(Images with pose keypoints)
[Start of Attachment]

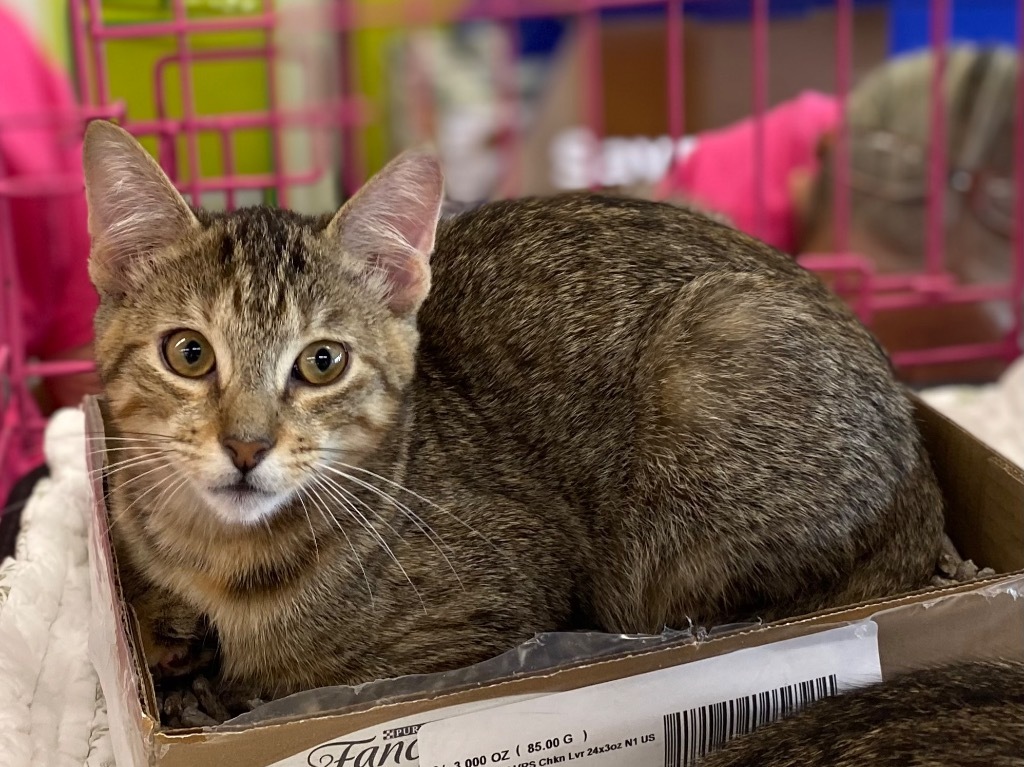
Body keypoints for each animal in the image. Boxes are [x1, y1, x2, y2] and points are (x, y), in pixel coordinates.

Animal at [81, 119, 942, 700]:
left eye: (322, 362)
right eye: (189, 353)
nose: (247, 446)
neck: (218, 558)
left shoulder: (493, 617)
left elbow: (302, 674)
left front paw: (225, 681)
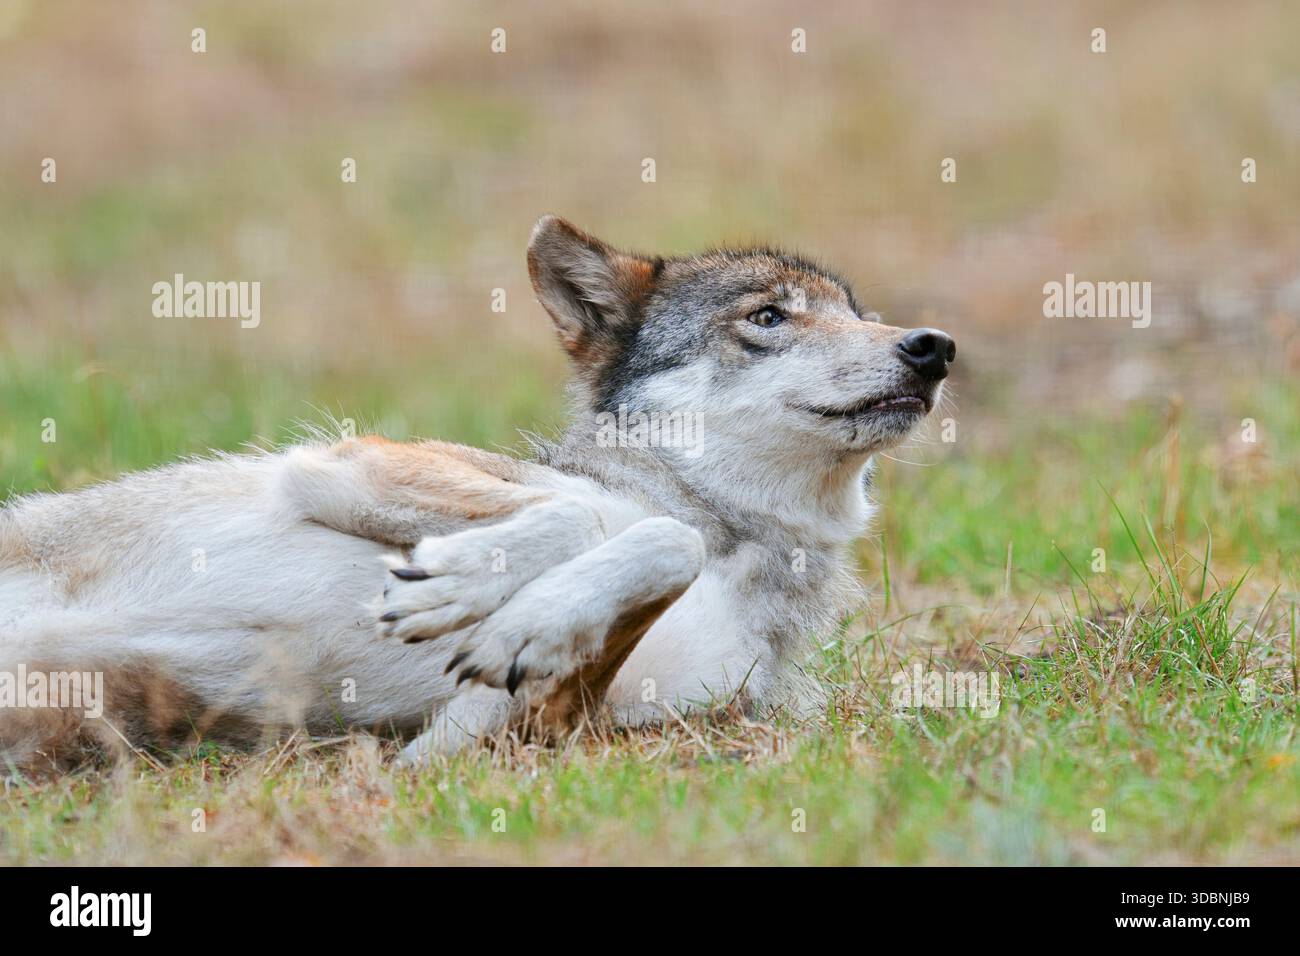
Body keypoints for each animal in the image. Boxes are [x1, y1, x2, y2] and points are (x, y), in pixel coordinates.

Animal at [0, 217, 954, 774]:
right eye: (768, 317)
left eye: (859, 313)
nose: (933, 347)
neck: (749, 546)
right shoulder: (348, 462)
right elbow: (617, 524)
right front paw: (476, 594)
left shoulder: (535, 725)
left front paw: (521, 625)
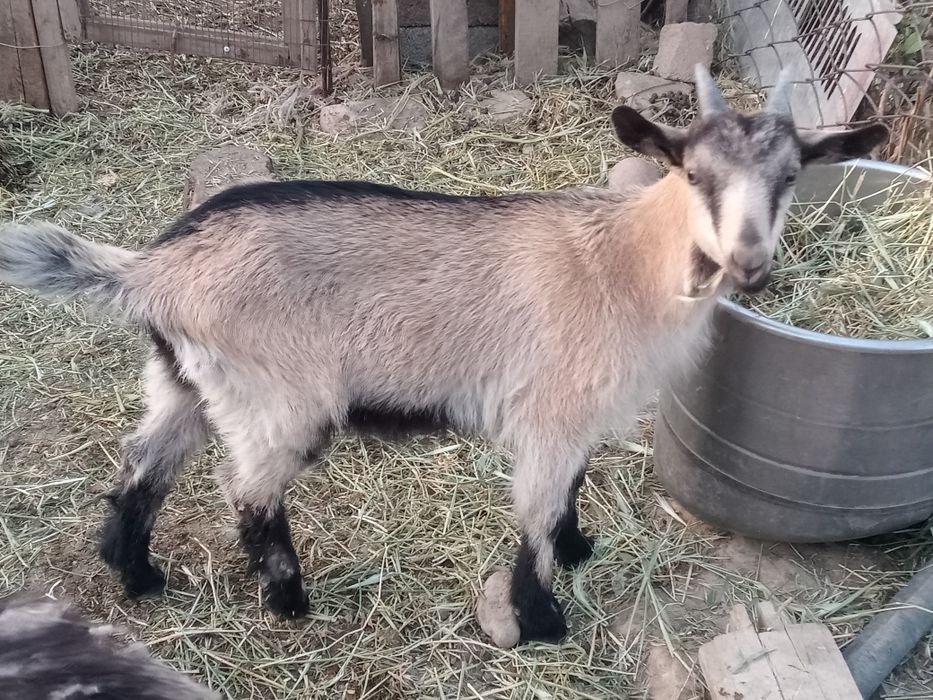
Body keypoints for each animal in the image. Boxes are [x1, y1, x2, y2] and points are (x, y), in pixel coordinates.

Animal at [0, 66, 886, 643]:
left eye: (790, 176)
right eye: (694, 173)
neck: (624, 263)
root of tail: (155, 271)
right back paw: (289, 603)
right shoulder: (547, 413)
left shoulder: (578, 415)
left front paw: (579, 550)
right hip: (276, 397)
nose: (749, 262)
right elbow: (536, 510)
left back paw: (136, 575)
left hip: (184, 378)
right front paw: (544, 618)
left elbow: (570, 490)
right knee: (249, 494)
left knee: (143, 465)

[End of Attachment]

Your instructions: In the data, find how many lines hold the string "elbow", and answer with the number only.

Reply: 4